As soon as we arrived we were greeted by beaming cocoa farmers Don Fébres and Don Divino. And they had every reason to smile, because since researchers published an article in Nature in 2018 locating the origin of cocoa in Ecuador, interest in your permaculture farm has increased enormously. And so the two were very happy about our visit that day and proudly showed us the 130-year-old trees that, genetically proven, are related to the world's first cocoa trees .
In search of the most original cocoa trees
It was foggy and there was a magical atmosphere amidst the trees, which was only topped when Don Divino let us taste one of the original cocoa pods. An incredibly fine taste! This pulp also tasted intensely of lychee , but complemented by subtle notes of bananas, honey and flowers . Mishel, Don Divino and Don Fébres continued to show us around the farm, where we learned a lot about their mixed cultures and were able to taste delicious mandarins.

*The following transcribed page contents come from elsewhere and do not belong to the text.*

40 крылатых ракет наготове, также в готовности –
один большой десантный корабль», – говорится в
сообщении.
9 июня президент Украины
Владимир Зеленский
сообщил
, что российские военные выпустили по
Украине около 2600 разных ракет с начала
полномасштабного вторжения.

The time flew by and finally we were allowed to visit a very special place: In a small hut, the farmers are doing their own chocolate experiments. Here we were able to taste already fermented beans and were honestly surprised. Even though they have a tiny fermentation station on site, the cocoa beans were incredibly tasty. Perfectly balanced, with floral, fruity and nutty notes so well balanced that To'ak processes them into the world's most exclusive chocolates. When we got back to Manta in the evening, we learned that the nationwide strikes had ended and that an agreement had been reached. For us, the agreement came just in time because we wanted to go back to Quito the next day.
Piedra de Plata from above
Chocolate flights of fancy in QuitoBack in Quito, the city showed us a completely different side. The sky was blue and the Spanish colonial houses shone brightly in bright colors. In keeping with the good mood , we visited the To'ak team in their pretty office in La Floresta . We were introduced to the alchemical secrets of To'ak by co-founder Dennise and then got to sample the latest creations. We are amazed by the perfection, dedication and deep love of the To'ak team for Ecuadorian cocoa!
With lots of ideas and great enthusiasm for the country, people and above all Ecuadorian cocoa in our luggage, we flew back after almost two weeks. And even if we don't want to reveal too much yet, we'll just say one thing: you can be curious! 2023 will be even chocolatier!